[Biojava-l] DNA Strider Format and SeqIOListener problem

Thomas Down td2@sanger.ac.uk
Tue, 12 Mar 2002 10:12:22 +0000


On Mon, Mar 11, 2002 at 11:17:28AM -0500, Marc Colosimo wrote:
> Hi,
> 
> I've been working on porting a format reader for DNA Strider files (a
> very popular Mac program). About 50 to 80 percent of it has been coded
> (20% documented). I have limited time to work on this and each
> time I pick it up I get stuck with implementing the SeqIOListener
> interface. There is very little documentation on how this works. I
> understand that I need to chain them together when calling StreamReader:

Hi...

To write a basic file-parser, you shouldn't have to write
any implementations of SeqIOListener (or SequenceBuilder).
The basic pattern for BioJava sequence parsing is just:

   Raw data ---> |SequenceFormat| ---> events ---> |SeqIOListener|

To support a new format, you just need to write a SequenceFormat
implementation, which parses raw data and passes information on
by calling methods on the SeqIOListener interfaces.

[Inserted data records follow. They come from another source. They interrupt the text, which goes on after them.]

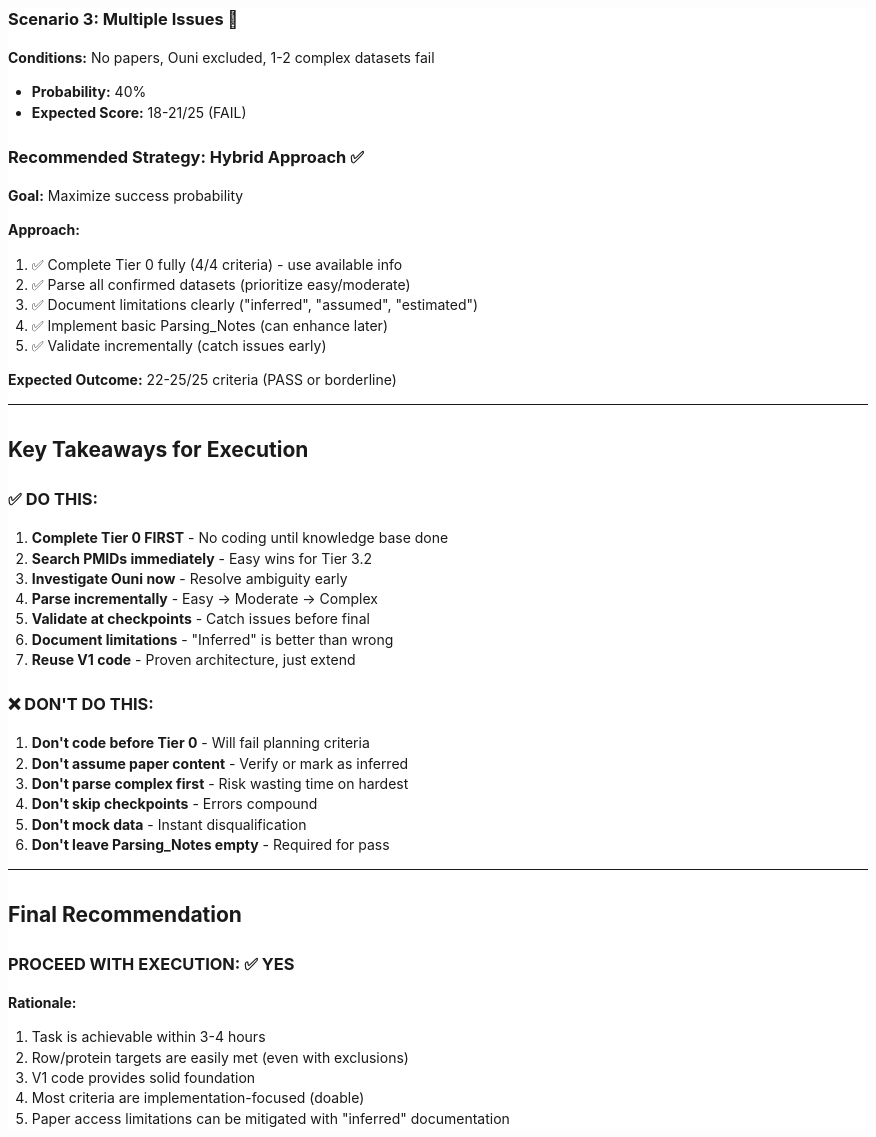 ### Scenario 3: Multiple Issues 🔴
**Conditions:** No papers, Ouni excluded, 1-2 complex datasets fail
- **Probability:** 40%
- **Expected Score:** 18-21/25 (FAIL)

### Recommended Strategy: Hybrid Approach ✅

**Goal:** Maximize success probability

**Approach:**
1. ✅ Complete Tier 0 fully (4/4 criteria) - use available info
2. ✅ Parse all confirmed datasets (prioritize easy/moderate)
3. ✅ Document limitations clearly ("inferred", "assumed", "estimated")
4. ✅ Implement basic Parsing_Notes (can enhance later)
5. ✅ Validate incrementally (catch issues early)

**Expected Outcome:** 22-25/25 criteria (PASS or borderline)

---

## Key Takeaways for Execution

### ✅ DO THIS:

1. **Complete Tier 0 FIRST** - No coding until knowledge base done
2. **Search PMIDs immediately** - Easy wins for Tier 3.2
3. **Investigate Ouni now** - Resolve ambiguity early
4. **Parse incrementally** - Easy → Moderate → Complex
5. **Validate at checkpoints** - Catch issues before final
6. **Document limitations** - "Inferred" is better than wrong
7. **Reuse V1 code** - Proven architecture, just extend

### ❌ DON'T DO THIS:

1. **Don't code before Tier 0** - Will fail planning criteria
2. **Don't assume paper content** - Verify or mark as inferred
3. **Don't parse complex first** - Risk wasting time on hardest
4. **Don't skip checkpoints** - Errors compound
5. **Don't mock data** - Instant disqualification
6. **Don't leave Parsing_Notes empty** - Required for pass

---

## Final Recommendation

### PROCEED WITH EXECUTION: ✅ YES

**Rationale:**
1. Task is achievable within 3-4 hours
2. Row/protein targets are easily met (even with exclusions)
3. V1 code provides solid foundation
4. Most criteria are implementation-focused (doable)
5. Paper access limitations can be mitigated with "inferred" documentation
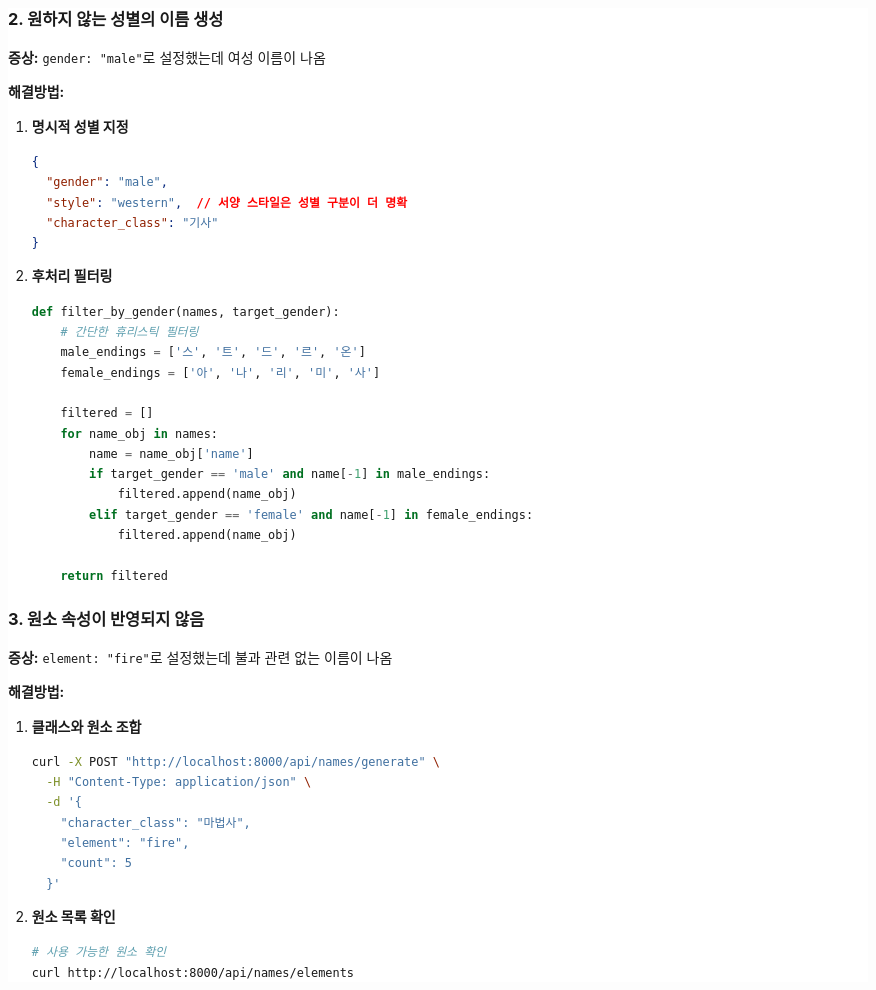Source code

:### 2. 원하지 않는 성별의 이름 생성

**증상:**
`gender: "male"`로 설정했는데 여성 이름이 나옴

**해결방법:**

1. **명시적 성별 지정**
   ```json
   {
     "gender": "male",
     "style": "western",  // 서양 스타일은 성별 구분이 더 명확
     "character_class": "기사"
   }
   ```

2. **후처리 필터링**
   ```python
   def filter_by_gender(names, target_gender):
       # 간단한 휴리스틱 필터링
       male_endings = ['스', '트', '드', '르', '온']
       female_endings = ['아', '나', '리', '미', '사']
       
       filtered = []
       for name_obj in names:
           name = name_obj['name']
           if target_gender == 'male' and name[-1] in male_endings:
               filtered.append(name_obj)
           elif target_gender == 'female' and name[-1] in female_endings:
               filtered.append(name_obj)
       
       return filtered
   ```

### 3. 원소 속성이 반영되지 않음

**증상:**
`element: "fire"`로 설정했는데 불과 관련 없는 이름이 나옴

**해결방법:**

1. **클래스와 원소 조합**
   ```bash
   curl -X POST "http://localhost:8000/api/names/generate" \
     -H "Content-Type: application/json" \
     -d '{
       "character_class": "마법사",
       "element": "fire",
       "count": 5
     }'
   ```

2. **원소 목록 확인**
   ```bash
   # 사용 가능한 원소 확인
   curl http://localhost:8000/api/names/elements
   ```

If you want to instantiate normal, in-memory, objects,
then you should be using SimpleSequenceBuilder as the listener
at the end of this chain.

Obviously, it's possible to write `filters' which implement
SeqIOListener, receive one stream of events, then pass a
(slightly modified) event stream on to another listener.
A lot of the parsers supplied with BioJava actually consist
of a SequenceFormat which just parses the basic `shape' of
the file, then a filter which processes the data further.
This was originally done for the sake of code reuse, but I
admit it does make the system rather harder to follow.

I'd suggest that you don't bother with this pattern unless it
makes life significantly easier -- just put everything in
the SequenceFormat object.

As for the URI property...  This is to contain a URI which
identifies the sequence.  e.g.:

   file:///home/thomas/new-seq.seq
   http://www.genome.org/exciting-clone.fa
   urn:sequence/embl:AL121903

If there's no sensible way to generate a URI for a sequence,
I'd suggest just passing in the sequence name for this property.


Hope this helps,

    Thomas.